Подошел Хертер, косо взглянул на меня и уселся на водительское место.

— А я слышал, — сказал я навабу, — что они стоят миллион и больше.

Наваб дернулся, но быстро овладел собой.

— Командир, вы здорово разбираетесь в сокровищах?

— Однажды я познакомился с девушкой, у которой в ушах — лунный камень.

В темноте раздалась бриллиантовый смех мисс Браун. Наваб хмуро посмотрел на меня и откинулся на спинку сиденья, что-то бросив Хертеру.

Автомобиль резко взял с места, чуть не увезя мою руку.

Вот они проехали мимо автозаправщиков, под огнями фонарей у входа в ангар и исчезли в темноте. За спиной подошел Роджерс.

— Ты даже не поцеловал её на прощание, — ввернул он.

— А почему «на прощание»? Откуда ты знаешь, может, она будет ждать, что я взберусь к ней через окно с гитарой в зубах?

— Смотри не напорись на наваба, — посоветовал он с ухмылкой.

— Он всегда успеет поиграть на гитаре. — Я окинул взглядом пустую площадку. — Заправь баки. Завтра улетаем. Увидимся в отеле.

Я пошел в диспетчерскую вышку, намереваясь быть приятным любому там. Меня стали расспрашивать насчет посадки на Саксосе, и я попросил прощения за карбюраторы на самолетах «Эйркарго» и сослался на указания наваба. Ушел я, получив предупреждение. Я расплатился за стоянку и утреннее обслуживание, а также за топливо, которым нас заправляли в данный момент, потом принялся за телефонные звонки.

Часть моего радушного настроения испарилась после того, как я убил много времени, чтобы прорваться через афинскую телефонную сеть.

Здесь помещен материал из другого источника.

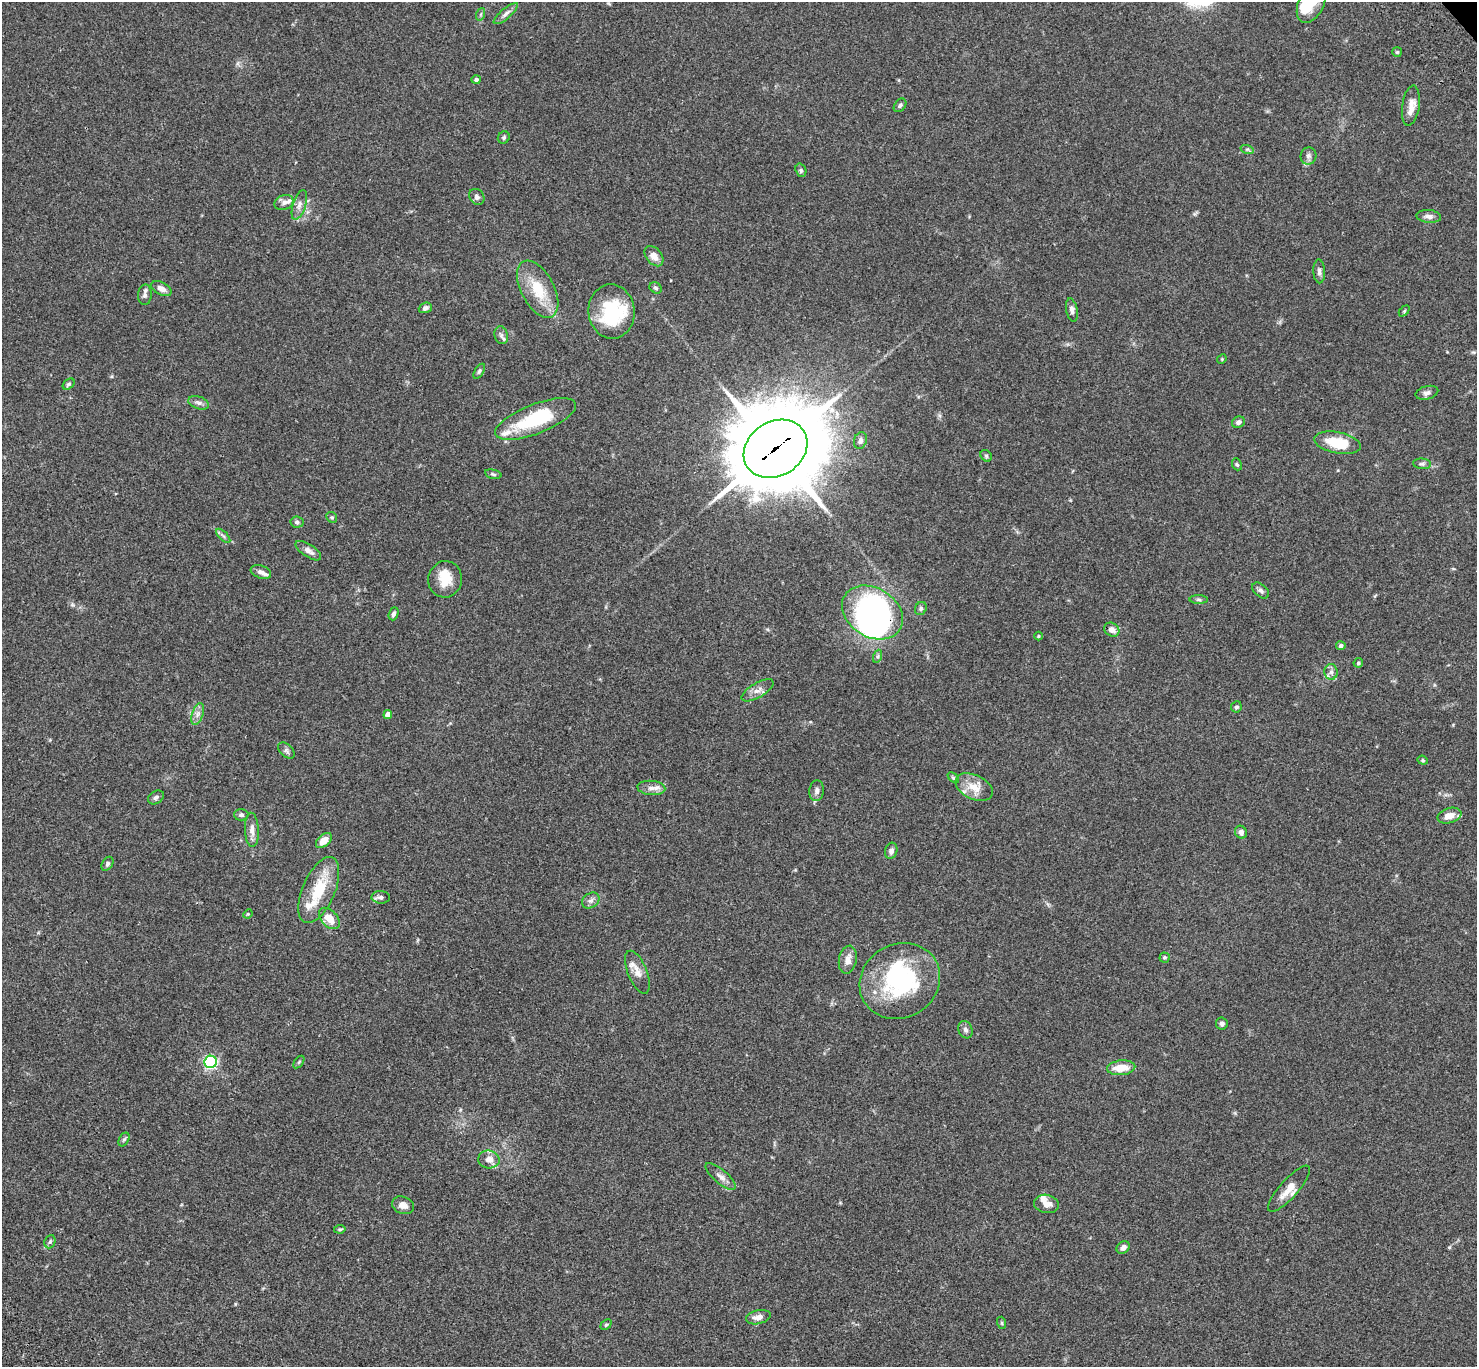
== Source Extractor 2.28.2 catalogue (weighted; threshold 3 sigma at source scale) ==
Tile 7 of 4 x 4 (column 3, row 2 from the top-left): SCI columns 3054-4528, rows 3111-4475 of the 6106 x 6082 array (HDU 1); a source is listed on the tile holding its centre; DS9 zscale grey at full resolution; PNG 1479 x 1369 px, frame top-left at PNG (2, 2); each listed source drawn as its Kron ellipse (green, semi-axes under 4 px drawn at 4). Shown black and unused: <1% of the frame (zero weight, under 3 of 4 exposures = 6% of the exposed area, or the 3 px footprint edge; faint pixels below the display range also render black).
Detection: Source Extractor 2.28.2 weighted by HDU 2 'WHT'; one run over the whole footprint, this tile lists its part. Background 0.0592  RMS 0.0053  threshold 0.0239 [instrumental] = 3 sigma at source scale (4.5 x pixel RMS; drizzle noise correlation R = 1.50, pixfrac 1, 0.05/0.05 arcsec/px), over >= 5 px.
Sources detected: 115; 4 inside a brighter object's white glare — neither listed nor drawn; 10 inside a brighter listed object's ellipse — not listed separately; the other 101 listed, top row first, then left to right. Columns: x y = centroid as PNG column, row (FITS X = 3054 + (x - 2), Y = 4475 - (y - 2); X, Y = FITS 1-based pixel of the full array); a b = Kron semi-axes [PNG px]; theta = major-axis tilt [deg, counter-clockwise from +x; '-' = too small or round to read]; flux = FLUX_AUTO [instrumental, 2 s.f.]
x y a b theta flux
1311 3 21 12 64 12
481 14 6 4 71 0.82
506 14 15 5 40 2.1
1397 52 5 4 - 0.68
476 79 5 4 - 0.98
900 105 7 5 51 1.1
1411 106 20 8 81 4.4
504 137 6 5 - 0.91
1247 149 7 4 -18 0.93
1308 156 9 8 - 1.9
801 170 7 5 -70 1
477 197 8 7 - 1.8
284 202 9 7 24 2
299 205 15 6 72 2.9
1429 216 12 6 -5 2.3
654 256 11 7 -51 3.9
1319 271 12 6 -87 1.8
656 288 6 5 - 1.1
161 289 11 6 -28 3
538 289 31 16 -62 17
145 295 10 6 87 1.9
425 308 7 5 21 1.6
1072 310 12 5 -79 2
612 311 27 23 -85 32
1404 311 6 4 45 0.64
501 335 9 6 -76 1.7
1222 359 5 4 - 0.53
479 371 8 4 58 0.96
69 384 7 4 43 0.94
1427 393 11 6 16 2
199 403 11 6 -20 1.9
535 419 43 15 21 34
1238 422 7 5 25 1.6
860 440 8 6 70 2
1337 443 23 10 -11 17
775 449 34 27 33 6600
986 456 6 5 - 0.82
1237 464 6 4 -66 0.73
1422 464 9 5 -5 1.3
493 474 8 4 -14 1
332 517 6 5 - 0.8
297 522 7 5 -10 1.3
223 536 9 3 -45 1.1
308 551 15 6 -33 2.7
261 572 10 6 -21 2.2
445 579 18 16 78 9.6
1261 591 10 6 -41 1.7
1199 599 9 4 -1 1.1
921 608 7 5 61 1.1
872 612 32 24 -32 180
394 614 6 4 69 1.4
1112 630 8 6 -32 2.9
1038 636 4 3 - 0.45
1341 646 4 4 - 1.5
878 656 7 4 71 0.95
1358 663 5 4 - 0.92
1331 672 8 6 -88 2
758 690 18 7 30 3.6
1236 707 5 5 - 1
198 714 11 5 71 2.4
388 715 4 4 - 4
286 750 10 6 -45 1.4
1423 760 5 4 - 0.68
953 778 7 4 -44 0.84
974 787 20 12 -26 8.1
651 788 14 7 -5 3.1
817 791 10 7 83 2
156 797 8 6 32 1.6
241 815 7 6 - 1.3
1449 816 12 7 16 4.8
252 830 17 7 -87 3.7
1241 832 7 6 - 1.8
324 841 9 5 41 6.2
891 851 8 6 75 2.1
107 864 7 5 58 1.2
319 890 35 16 66 20
381 897 9 6 -2 1.9
591 900 9 7 35 2
248 914 5 4 - 0.59
329 918 12 8 -46 6.6
1164 957 5 5 - 0.76
848 960 14 8 79 4.3
637 972 23 9 -67 5.3
900 981 41 36 30 61
1222 1024 6 6 - 1.6
965 1030 9 7 -68 1.6
211 1062 6 6 - 82
299 1062 7 3 53 0.63
1121 1068 14 7 5 8.6
124 1139 7 5 61 0.96
489 1159 11 9 -5 3.9
721 1176 19 7 -40 3
1289 1189 30 9 48 7.9
1046 1204 12 9 -10 3.9
403 1205 11 8 -21 3.3
340 1229 6 4 9 0.73
50 1242 7 5 68 0.97
1123 1248 7 5 37 2.3
758 1317 12 7 13 3.4
1002 1323 6 4 -72 0.66
606 1325 6 4 42 0.94
Overlapping masked pixels (flux is a lower limit): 2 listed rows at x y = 775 449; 872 612
Isophote crosses this tile's border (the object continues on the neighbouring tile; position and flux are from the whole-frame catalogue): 1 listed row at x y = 1311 3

Но мне повезло: я дозвонился в конце концов до Микиса. Это был редкий вечер, когда тот был на месте, а не в ночных заведениях, и ещё более редкий, когда он не карабкался в какое-нибудь окно с розами в зубах.

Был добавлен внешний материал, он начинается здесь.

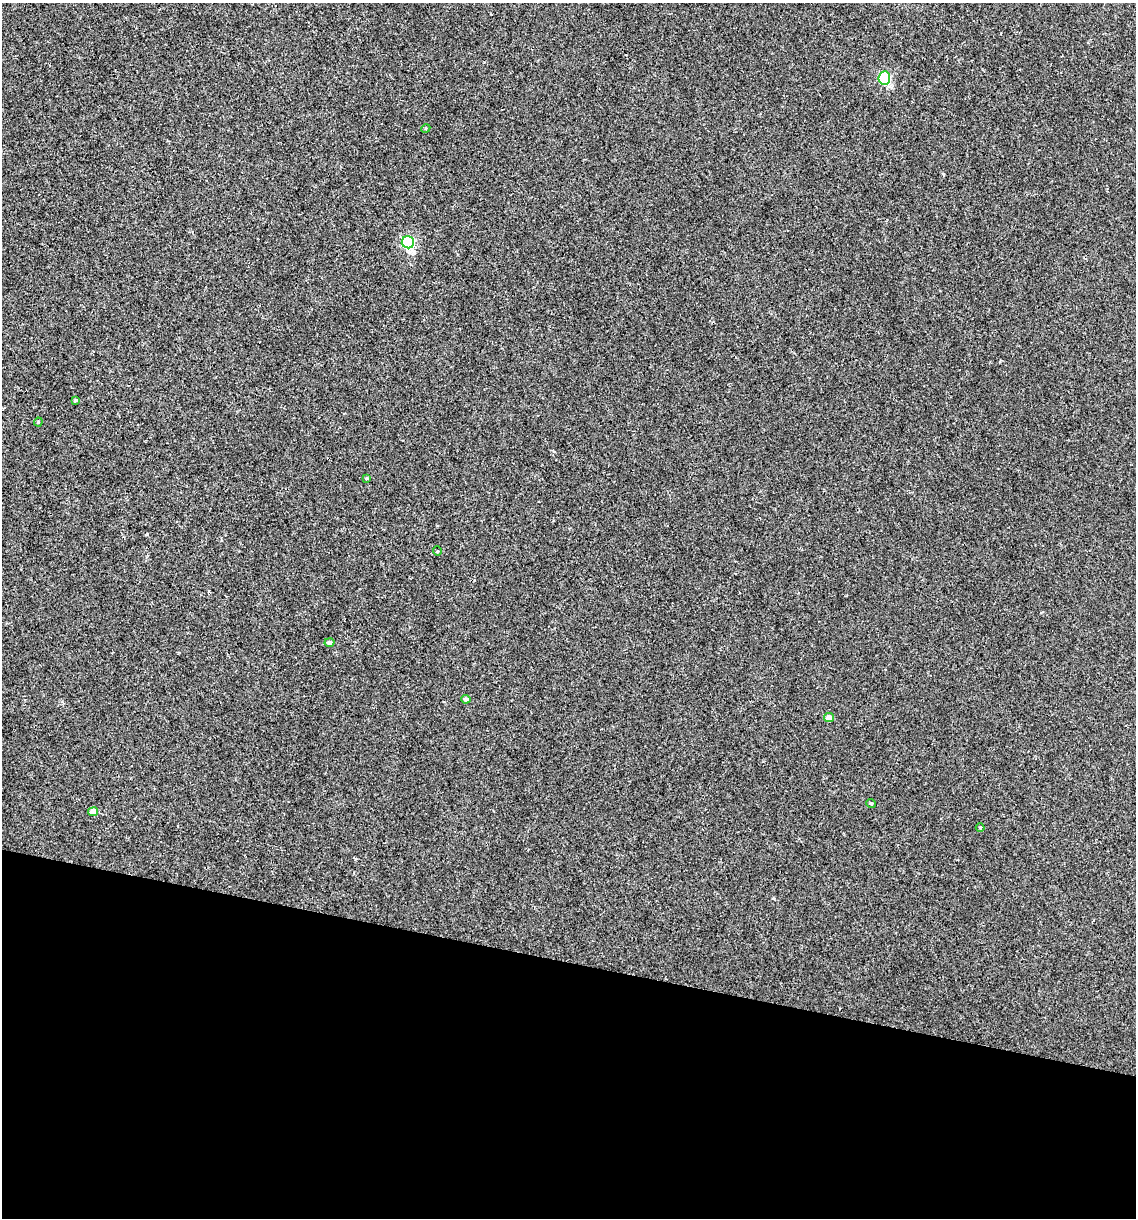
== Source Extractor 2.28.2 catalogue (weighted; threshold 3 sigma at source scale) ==
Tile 15 of 4 x 4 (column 3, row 4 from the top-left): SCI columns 2387-3520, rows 3-1218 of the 4889 x 4866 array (HDU 1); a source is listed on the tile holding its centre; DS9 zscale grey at full resolution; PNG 1138 x 1220 px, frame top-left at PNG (2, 3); each listed source drawn as its Kron ellipse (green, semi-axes under 4 px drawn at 4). Shown black and unused: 21% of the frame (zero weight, under 2 of 3 exposures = <1% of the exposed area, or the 3 px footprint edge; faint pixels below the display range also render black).
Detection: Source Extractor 2.28.2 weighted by HDU 2 'WHT'; one run over the whole footprint, this tile lists its part. Background 0.00157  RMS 0.005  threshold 0.0226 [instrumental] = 3 sigma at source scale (4.5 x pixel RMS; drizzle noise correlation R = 1.50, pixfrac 1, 0.05/0.05 arcsec/px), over >= 5 px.
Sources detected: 13; all 13 listed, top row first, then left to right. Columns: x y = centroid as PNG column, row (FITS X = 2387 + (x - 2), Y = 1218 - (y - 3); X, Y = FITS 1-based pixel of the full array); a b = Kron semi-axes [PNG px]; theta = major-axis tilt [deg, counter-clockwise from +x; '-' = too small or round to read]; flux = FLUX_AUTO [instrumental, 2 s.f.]
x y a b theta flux
884 78 6 6 - 40
426 128 4 3 - 0.45
408 242 6 6 - 59
75 401 4 3 - 0.59
38 422 4 4 - 0.48
367 478 3 3 - 1.1
437 551 5 3 - 0.37
329 642 5 4 - 1.7
466 699 4 4 - 1.1
829 718 5 4 - 4.3
871 803 5 3 - 0.47
93 812 5 4 - 4.6
980 827 4 3 - 0.49
Unlisted compact peaks at least as high as the median listed source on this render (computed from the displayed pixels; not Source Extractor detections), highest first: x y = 147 534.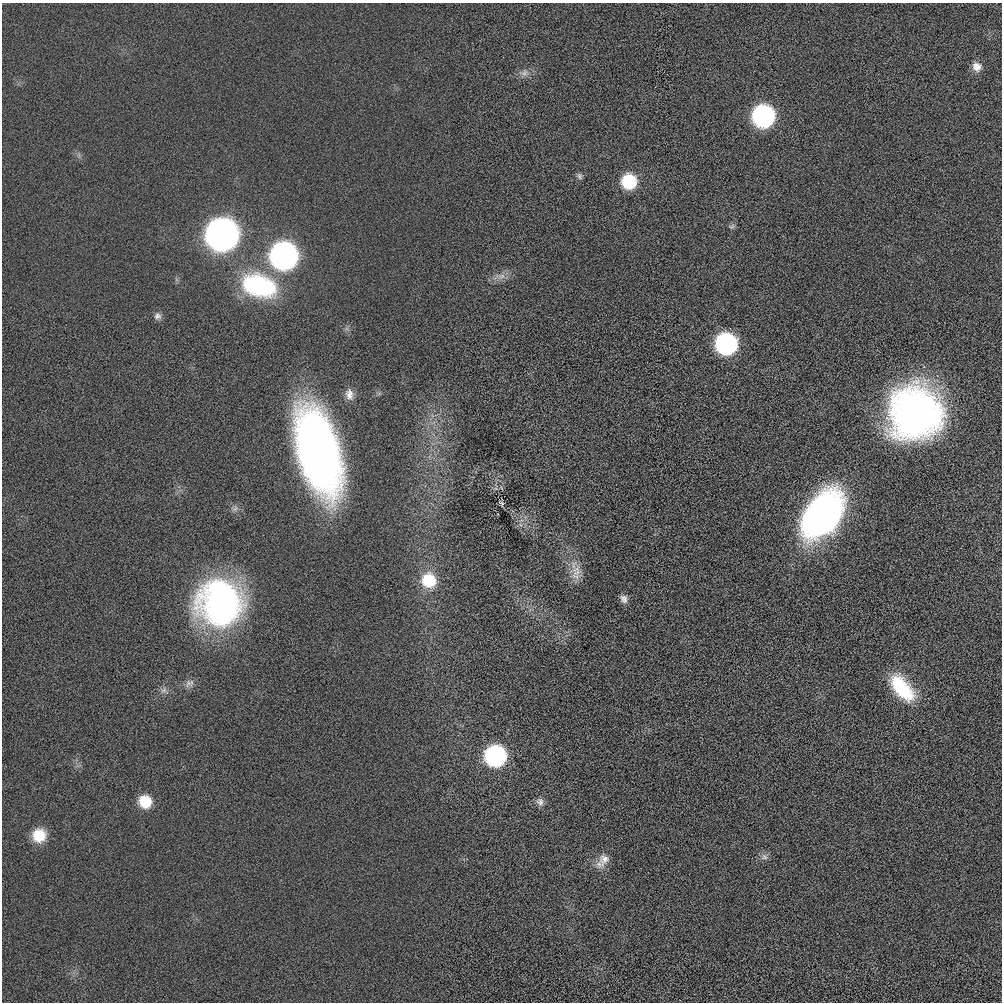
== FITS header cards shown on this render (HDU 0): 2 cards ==
NAXIS1  =                 1000
NAXIS2  =                 1000

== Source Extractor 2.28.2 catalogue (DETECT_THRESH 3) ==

Вначале мы обменялись фразами о том, как нам приятно слышать друг друга, а затем я сказал:

— Мики, старина. Я как следует подумал. Вчера я немножко поторопился. Я возьму этот груз в Триполи.

11

На следующее утро к девяти часам мы были готовы принять на борт груз. Накануне вечером голос Микиса звучал отнюдь не счастливо. Я вызвал у него подозрение внезапной переменой настроения, и до встречи со мной он не мог поверить мне, а ведь путь в Триполи означал, что на протяжении 650 миль я останусь вне всякого контроля. Но Микис был в таком состоянии, когда не верят собственной подписи. Он был дерганый какой-то, очень дерганый.

Контрабандный груз — это такая штука, ложь про которую надолго не спрячешь. Слухи появляются помимо твоей воли.

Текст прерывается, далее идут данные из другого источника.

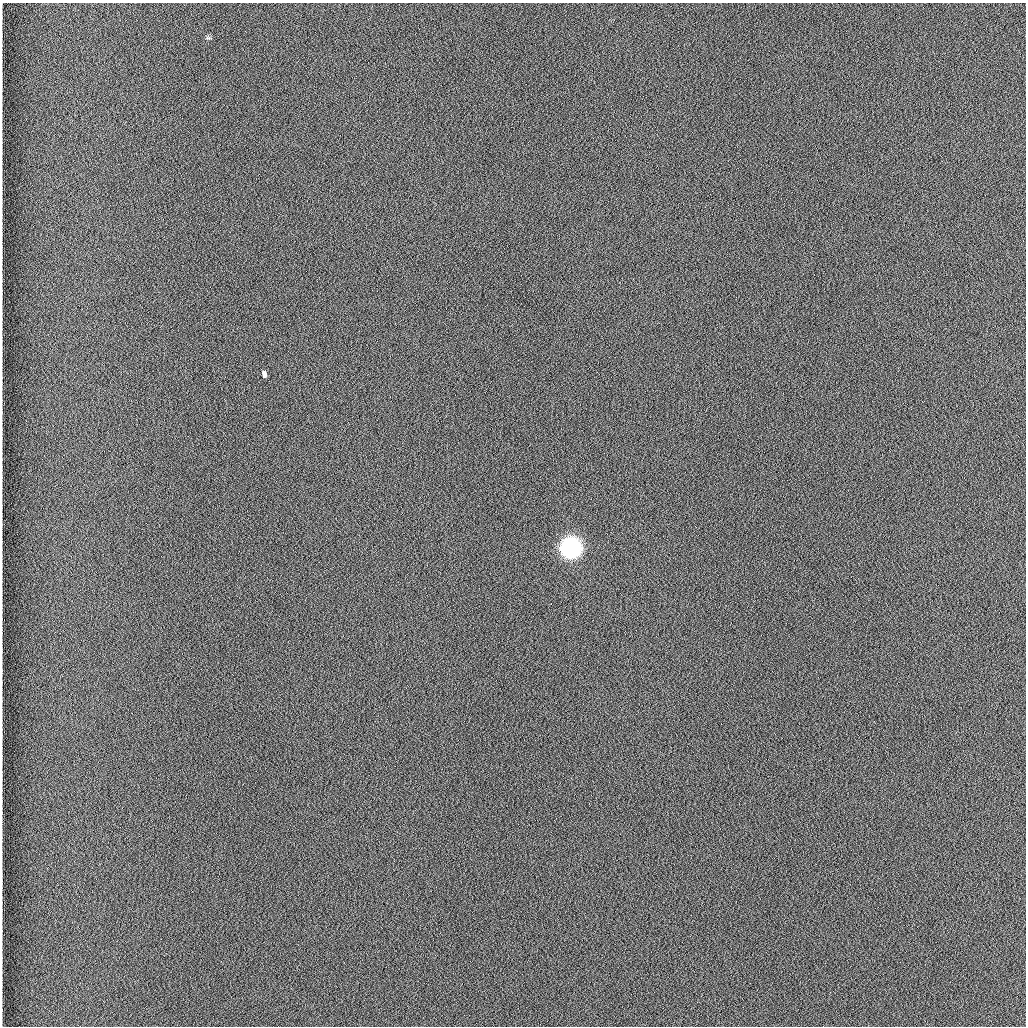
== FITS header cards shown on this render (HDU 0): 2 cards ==
NAXIS1  =                 1024 /fastest changing axis
NAXIS2  =                 1024 /next to fastest changing axis

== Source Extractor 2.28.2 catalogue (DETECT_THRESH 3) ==
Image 1024 x 1024 px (HDU 0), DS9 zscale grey, 1 PNG px = 1 image px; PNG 1028 x 1028 px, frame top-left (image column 1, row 1024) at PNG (2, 3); no overlay
Background 1260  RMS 5.9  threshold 17.6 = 3 sigma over >= 5 px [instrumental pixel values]
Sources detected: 3; all 3 listed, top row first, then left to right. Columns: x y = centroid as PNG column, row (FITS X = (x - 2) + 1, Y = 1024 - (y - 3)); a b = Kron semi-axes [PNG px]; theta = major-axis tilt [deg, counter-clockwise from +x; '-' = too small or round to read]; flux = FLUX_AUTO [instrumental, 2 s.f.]
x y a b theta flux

Он сказал, что груз будет на месте в девять. Самого его не будет. Я могу прийти в десять и забрать у него в конторе документы. О трех с половиной сотнях долларов речь больше не шла.

Ровно в девять желтый «додж» вывернул из-за угла ангара, ведя за собой тот же старый грузовик. За рулем «доджа» сидел худощавый араб лет двадцати в модных темных очках, похожих на два жирных нефтяных пятна. На нем были широкие кремовые брюки и яркая голубая куртка из грубой хлопчатобумажной ткани.

Он вышел из машины и улыбнулся, обнажив ряд больших белых зубов.

— Я Юсуф. А вы капитан Клей?

— Да, Клей.

— Значит, вы готовы взять груз? Я лечу с вами в Триполи.

— Кто сказал? — поинтересовался я.

— Микис. Я урегулировал все в Триполи.

— Виза есть?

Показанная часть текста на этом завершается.